From this point on the film really should be seen in its carefully paced unraveling of power struggle and hubristic rage without too much beforehand knowledge. Landis and Trank continuously drive the plot forward as the boys hone their telekinesis and learn to understand how limitless the possibilities are. Andrew transforms into a happy kid with friends bonded now for life, Matt finds their capacity to pull pranks as the first step towards using his abilities for good, and Steve gets lost inside the sea of infinite promise, shirking the responsibilities of his old life to run wild in an unrelenting adrenaline rush. The opportunity for anger to fuel their actions seeps in early, but youthful exuberance and the innocence of childhood rein them in to be better than their baser urges. Being teenage boys, however, their capability to keep emotions in check will not last forever.
A fast-paced journey of corruption, these boys quickly find that their powers only enhance what’s already formed within. No matter how hard Matt and Steve try to reach Andrew, the pressures of a broken home and the ridicule of bullies will never disappear. Now able to fight this injustice, Chronicle fearlessly depicts Andrew’s slow descent into hell as anger and vengeance consumes the bright soul once seen behind the tear-streaked eyes of his misunderstood and helpless child whereas most work of this ilk would have stuck to easy morality lessons impossibly clichéd for the dystopia we live in. The stunning special effects increase in their severity as well once the boys dig deeper inside themselves to find a dormant rage able to achieve the impossible. Heroes and villains are created not by the powers themselves but by the men wielding their gifts. A path towards good or evil must be chosen.

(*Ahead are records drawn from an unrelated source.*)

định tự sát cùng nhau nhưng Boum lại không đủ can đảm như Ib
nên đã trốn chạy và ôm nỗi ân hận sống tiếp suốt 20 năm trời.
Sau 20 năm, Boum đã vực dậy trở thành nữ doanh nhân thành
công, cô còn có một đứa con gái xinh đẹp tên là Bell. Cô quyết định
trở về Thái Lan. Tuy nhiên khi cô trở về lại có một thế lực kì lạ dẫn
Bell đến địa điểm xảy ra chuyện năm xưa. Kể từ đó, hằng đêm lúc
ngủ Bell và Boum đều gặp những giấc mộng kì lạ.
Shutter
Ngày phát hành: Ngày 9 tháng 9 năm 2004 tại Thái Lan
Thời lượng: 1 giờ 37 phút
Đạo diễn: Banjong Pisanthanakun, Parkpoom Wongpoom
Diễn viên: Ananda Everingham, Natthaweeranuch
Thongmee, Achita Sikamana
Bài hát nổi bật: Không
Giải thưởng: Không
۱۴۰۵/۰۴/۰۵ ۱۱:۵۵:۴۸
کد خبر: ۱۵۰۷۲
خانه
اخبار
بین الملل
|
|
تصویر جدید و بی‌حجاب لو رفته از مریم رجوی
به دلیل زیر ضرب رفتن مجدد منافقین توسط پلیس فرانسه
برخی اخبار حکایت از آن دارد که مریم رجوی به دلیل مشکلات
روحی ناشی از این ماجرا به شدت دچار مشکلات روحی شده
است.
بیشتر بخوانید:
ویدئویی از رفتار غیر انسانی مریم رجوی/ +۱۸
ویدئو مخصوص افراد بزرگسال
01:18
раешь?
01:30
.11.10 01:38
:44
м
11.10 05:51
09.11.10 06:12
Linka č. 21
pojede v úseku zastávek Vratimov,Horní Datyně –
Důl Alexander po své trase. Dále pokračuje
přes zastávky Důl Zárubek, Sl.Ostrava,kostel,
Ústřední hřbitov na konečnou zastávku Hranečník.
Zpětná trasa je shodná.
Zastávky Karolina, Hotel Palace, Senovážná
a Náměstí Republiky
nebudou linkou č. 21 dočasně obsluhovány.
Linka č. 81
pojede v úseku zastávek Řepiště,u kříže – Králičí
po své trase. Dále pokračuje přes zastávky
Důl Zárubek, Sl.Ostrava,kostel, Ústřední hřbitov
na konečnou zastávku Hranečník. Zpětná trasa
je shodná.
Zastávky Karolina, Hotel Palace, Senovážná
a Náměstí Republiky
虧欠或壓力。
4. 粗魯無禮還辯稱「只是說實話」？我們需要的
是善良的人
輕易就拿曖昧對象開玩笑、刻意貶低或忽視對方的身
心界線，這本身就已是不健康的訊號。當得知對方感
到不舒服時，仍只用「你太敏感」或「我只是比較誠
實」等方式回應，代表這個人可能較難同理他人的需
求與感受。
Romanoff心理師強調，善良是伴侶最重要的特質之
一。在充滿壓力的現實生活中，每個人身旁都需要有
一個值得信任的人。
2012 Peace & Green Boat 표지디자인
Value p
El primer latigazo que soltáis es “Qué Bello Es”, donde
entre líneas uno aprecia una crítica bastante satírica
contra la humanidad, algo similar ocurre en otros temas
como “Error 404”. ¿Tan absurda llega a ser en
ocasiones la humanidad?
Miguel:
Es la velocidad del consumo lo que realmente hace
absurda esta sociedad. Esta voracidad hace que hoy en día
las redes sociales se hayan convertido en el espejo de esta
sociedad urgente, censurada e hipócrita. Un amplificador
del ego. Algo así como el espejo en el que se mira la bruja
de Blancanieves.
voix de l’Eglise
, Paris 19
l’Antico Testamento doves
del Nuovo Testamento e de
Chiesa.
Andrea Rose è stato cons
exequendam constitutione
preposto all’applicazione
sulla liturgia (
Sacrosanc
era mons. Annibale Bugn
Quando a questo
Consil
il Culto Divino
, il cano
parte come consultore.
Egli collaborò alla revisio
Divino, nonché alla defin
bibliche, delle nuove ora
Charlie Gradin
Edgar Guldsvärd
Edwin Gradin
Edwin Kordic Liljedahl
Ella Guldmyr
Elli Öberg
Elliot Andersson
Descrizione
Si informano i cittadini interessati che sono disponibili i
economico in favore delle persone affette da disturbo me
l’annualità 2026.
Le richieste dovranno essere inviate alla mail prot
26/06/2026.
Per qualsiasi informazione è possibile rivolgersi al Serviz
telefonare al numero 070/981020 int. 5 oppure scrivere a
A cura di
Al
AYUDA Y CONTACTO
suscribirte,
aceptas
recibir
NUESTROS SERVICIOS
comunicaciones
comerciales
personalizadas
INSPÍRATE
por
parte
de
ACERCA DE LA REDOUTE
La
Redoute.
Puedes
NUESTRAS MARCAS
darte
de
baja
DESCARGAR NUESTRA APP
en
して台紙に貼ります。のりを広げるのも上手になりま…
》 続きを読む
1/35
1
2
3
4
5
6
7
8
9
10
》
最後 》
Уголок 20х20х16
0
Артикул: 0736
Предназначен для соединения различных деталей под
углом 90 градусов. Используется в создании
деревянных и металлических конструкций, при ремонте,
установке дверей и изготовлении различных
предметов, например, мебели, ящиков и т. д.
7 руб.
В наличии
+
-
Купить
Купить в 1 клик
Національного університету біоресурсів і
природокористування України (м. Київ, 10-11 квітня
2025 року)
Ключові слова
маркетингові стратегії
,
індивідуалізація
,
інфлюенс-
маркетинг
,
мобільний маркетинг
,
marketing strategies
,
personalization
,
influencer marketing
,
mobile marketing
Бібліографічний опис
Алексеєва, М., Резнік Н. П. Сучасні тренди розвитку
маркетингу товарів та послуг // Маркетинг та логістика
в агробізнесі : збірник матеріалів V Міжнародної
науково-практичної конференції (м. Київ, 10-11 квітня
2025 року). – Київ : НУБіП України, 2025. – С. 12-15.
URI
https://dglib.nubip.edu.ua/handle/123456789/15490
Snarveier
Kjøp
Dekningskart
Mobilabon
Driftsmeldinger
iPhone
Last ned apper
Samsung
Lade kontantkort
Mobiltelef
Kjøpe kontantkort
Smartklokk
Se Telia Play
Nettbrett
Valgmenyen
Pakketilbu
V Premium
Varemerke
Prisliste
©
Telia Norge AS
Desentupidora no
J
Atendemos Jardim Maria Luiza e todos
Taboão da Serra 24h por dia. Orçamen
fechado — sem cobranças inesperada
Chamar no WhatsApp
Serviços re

The film cultivates a successful aesthetic never shying from the dark abyss of hopelessness it inevitably must become. Russell is affable, pure of heart, and forever optimistic—a role far-removed from the hothead jock he played in an interesting Australian film, Wasted on the Young — and Jordan excels at the charismatic, sensitive type flying high yet still able to show compassion when real life interrupts the fun. But it’s DeHaan who shines as his pushed around introvert morphs into an antagonistic force of pent up malice for a world of insecure oppressors unable to comprehend the complexity of what’s transpired. Watching him throw a city block’s worth of people and objects with a wave of his hand is believable both by his cold eyes and the seamless computer effects at work. Never better than when he looks blankly into the camera as it floats above like a fly objectively watching, Chronicle delivers on its sci-fi premise and refuses to pander to expectations.